Under the Northern Ireland Protocol of the EU Withdrawal Agreement, the EU pharmaceutical regulatory framework will continue to apply in Northern Ireland, which means that Northern Ireland pharmacies will be required to comply with the EU Falsified Medicines Directive (FMD) even after the end of the transition period.
Great Britain – the main supply route for medicines into Northern Ireland – will no longer have to comply with FMD, leading to concerns that new costs and complexity could threaten continuity of supply into Northern Ireland.
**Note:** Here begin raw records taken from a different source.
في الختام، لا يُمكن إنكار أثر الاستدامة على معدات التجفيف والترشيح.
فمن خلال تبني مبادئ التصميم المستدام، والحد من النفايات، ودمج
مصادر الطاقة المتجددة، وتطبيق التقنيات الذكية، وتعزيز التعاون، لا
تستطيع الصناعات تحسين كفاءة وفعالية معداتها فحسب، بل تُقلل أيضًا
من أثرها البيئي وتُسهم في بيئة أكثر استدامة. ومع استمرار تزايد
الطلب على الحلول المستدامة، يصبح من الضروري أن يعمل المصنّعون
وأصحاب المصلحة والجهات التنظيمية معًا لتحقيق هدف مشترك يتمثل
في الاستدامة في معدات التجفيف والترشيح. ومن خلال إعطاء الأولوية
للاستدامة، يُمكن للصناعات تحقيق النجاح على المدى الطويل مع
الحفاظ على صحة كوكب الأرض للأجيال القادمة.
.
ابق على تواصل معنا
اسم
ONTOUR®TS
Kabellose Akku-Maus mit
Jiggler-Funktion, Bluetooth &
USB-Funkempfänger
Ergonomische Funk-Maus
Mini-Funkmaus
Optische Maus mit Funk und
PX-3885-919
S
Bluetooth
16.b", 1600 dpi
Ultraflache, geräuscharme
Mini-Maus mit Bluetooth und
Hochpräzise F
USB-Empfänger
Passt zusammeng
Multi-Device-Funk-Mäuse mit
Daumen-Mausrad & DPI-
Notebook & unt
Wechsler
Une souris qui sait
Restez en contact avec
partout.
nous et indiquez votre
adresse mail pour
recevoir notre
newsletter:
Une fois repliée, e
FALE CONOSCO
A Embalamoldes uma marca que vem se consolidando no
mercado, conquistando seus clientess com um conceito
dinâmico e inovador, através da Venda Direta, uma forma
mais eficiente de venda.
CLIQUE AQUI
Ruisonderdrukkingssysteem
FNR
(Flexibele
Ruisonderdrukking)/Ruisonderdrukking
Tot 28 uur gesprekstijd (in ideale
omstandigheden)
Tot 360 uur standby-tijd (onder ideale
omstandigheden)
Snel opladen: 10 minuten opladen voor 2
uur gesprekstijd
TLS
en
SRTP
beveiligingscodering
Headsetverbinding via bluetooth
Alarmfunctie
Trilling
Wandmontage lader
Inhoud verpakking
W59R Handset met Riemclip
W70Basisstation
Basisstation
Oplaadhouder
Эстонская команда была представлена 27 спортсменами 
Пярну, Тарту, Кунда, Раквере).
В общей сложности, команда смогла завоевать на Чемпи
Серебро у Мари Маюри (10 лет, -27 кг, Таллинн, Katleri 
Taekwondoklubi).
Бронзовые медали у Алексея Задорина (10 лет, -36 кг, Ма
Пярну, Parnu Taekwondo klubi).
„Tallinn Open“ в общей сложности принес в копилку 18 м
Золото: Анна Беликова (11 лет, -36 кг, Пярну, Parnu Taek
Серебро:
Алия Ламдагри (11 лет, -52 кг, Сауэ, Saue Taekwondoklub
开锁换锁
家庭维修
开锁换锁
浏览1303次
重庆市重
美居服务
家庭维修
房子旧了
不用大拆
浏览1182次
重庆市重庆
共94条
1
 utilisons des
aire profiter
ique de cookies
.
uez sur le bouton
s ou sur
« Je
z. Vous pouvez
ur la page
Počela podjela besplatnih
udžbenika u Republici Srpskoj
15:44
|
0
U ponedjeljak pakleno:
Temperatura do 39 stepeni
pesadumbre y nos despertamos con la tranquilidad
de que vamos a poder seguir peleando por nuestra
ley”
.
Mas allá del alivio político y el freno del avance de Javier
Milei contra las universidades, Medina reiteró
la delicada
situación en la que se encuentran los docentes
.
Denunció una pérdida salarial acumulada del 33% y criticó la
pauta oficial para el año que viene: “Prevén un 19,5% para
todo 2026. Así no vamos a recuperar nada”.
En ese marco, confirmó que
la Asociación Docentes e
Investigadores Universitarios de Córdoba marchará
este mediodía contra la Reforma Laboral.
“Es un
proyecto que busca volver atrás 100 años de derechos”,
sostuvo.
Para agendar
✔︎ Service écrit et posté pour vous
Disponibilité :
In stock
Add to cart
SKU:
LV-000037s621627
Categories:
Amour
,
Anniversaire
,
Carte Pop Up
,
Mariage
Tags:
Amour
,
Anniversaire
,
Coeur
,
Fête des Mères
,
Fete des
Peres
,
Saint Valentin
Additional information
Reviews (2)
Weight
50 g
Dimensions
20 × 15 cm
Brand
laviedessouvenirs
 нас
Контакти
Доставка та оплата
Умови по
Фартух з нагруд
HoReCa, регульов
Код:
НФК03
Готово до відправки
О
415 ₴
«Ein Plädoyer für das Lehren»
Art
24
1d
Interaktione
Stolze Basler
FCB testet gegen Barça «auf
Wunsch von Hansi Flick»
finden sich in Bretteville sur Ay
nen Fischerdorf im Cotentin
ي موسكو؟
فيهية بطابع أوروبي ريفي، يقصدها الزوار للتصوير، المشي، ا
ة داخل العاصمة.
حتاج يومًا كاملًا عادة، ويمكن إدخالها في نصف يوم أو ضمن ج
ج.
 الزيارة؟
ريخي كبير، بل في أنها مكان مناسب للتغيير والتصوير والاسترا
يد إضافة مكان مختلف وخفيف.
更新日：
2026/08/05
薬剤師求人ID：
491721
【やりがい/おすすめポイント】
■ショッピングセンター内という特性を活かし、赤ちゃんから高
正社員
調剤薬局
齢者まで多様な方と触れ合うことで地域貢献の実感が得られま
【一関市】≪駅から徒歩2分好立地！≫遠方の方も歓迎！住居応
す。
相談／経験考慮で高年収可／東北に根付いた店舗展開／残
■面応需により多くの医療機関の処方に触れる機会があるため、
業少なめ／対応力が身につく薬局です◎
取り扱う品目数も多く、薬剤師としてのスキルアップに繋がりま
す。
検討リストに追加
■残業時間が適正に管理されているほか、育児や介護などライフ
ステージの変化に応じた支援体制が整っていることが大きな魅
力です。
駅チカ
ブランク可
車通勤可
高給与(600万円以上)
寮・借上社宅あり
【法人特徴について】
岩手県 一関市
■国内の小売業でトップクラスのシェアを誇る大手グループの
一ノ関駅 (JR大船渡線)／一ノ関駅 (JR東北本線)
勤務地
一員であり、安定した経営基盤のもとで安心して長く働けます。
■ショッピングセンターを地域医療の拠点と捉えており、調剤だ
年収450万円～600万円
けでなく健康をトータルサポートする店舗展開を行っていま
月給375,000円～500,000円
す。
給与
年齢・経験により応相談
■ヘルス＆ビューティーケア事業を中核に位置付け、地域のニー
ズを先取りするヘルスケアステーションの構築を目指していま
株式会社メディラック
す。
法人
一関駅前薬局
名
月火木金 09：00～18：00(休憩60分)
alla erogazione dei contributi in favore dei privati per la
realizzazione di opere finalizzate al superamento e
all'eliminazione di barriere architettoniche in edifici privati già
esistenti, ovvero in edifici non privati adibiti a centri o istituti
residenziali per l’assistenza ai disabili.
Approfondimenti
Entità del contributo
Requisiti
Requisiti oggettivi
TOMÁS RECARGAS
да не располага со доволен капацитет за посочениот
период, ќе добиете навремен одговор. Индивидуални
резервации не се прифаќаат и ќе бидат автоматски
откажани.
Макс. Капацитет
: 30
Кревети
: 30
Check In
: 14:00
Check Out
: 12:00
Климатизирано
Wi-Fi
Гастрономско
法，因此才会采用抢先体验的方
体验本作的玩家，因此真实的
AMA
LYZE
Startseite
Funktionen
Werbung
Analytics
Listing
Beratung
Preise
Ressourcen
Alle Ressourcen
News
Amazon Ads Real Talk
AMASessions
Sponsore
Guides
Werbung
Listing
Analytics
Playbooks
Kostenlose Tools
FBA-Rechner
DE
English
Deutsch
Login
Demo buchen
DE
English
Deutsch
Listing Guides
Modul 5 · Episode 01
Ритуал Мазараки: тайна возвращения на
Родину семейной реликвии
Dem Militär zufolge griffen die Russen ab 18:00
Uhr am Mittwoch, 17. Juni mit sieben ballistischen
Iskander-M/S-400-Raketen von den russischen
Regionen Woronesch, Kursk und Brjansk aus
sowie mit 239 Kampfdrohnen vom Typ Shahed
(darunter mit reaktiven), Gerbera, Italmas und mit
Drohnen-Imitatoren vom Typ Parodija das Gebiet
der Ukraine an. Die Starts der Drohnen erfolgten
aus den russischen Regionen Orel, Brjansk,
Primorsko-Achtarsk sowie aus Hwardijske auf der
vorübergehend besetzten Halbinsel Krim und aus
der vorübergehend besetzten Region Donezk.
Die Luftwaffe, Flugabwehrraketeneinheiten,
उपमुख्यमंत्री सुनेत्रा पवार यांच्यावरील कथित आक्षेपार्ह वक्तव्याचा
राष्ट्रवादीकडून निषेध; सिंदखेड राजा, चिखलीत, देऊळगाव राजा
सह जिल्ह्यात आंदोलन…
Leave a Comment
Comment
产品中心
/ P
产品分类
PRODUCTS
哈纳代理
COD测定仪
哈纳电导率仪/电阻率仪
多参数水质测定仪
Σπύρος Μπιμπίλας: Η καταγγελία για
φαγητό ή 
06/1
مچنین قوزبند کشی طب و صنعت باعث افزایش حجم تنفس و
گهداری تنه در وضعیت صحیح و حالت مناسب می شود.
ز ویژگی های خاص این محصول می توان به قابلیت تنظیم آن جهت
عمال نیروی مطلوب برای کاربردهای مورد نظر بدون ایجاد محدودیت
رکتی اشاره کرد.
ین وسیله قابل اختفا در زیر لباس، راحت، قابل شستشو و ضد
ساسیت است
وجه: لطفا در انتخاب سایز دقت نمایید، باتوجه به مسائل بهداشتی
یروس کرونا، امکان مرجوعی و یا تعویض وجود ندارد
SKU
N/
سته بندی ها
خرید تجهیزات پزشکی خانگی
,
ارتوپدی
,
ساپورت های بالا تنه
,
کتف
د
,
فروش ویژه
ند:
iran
Chair of the UK FMD Working Group, Raj Patel MBE, said:
“If it becomes unviable for manufacturers and wholesalers to put stock into Northern Ireland, pharmacies in NI might quickly find themselves short of supplies and unable to service patients’ needs. Since medicines regulation is not a devolved responsibility, we are asking the Westminster government to clarify what arrangements it has for medicine verification in Northern Ireland after 31 December.”
Last month, the Association of the British Pharmaceutical Industry warned a parliamentary committee that the medicines supply route across the Irish Sea could face disruption.
The UK Community Pharmacy FMD Working Group consists of the national organisations representing community pharmacy across the UK (NPA, CCA, AIM, PSNC, CPS, CPW, CPNI).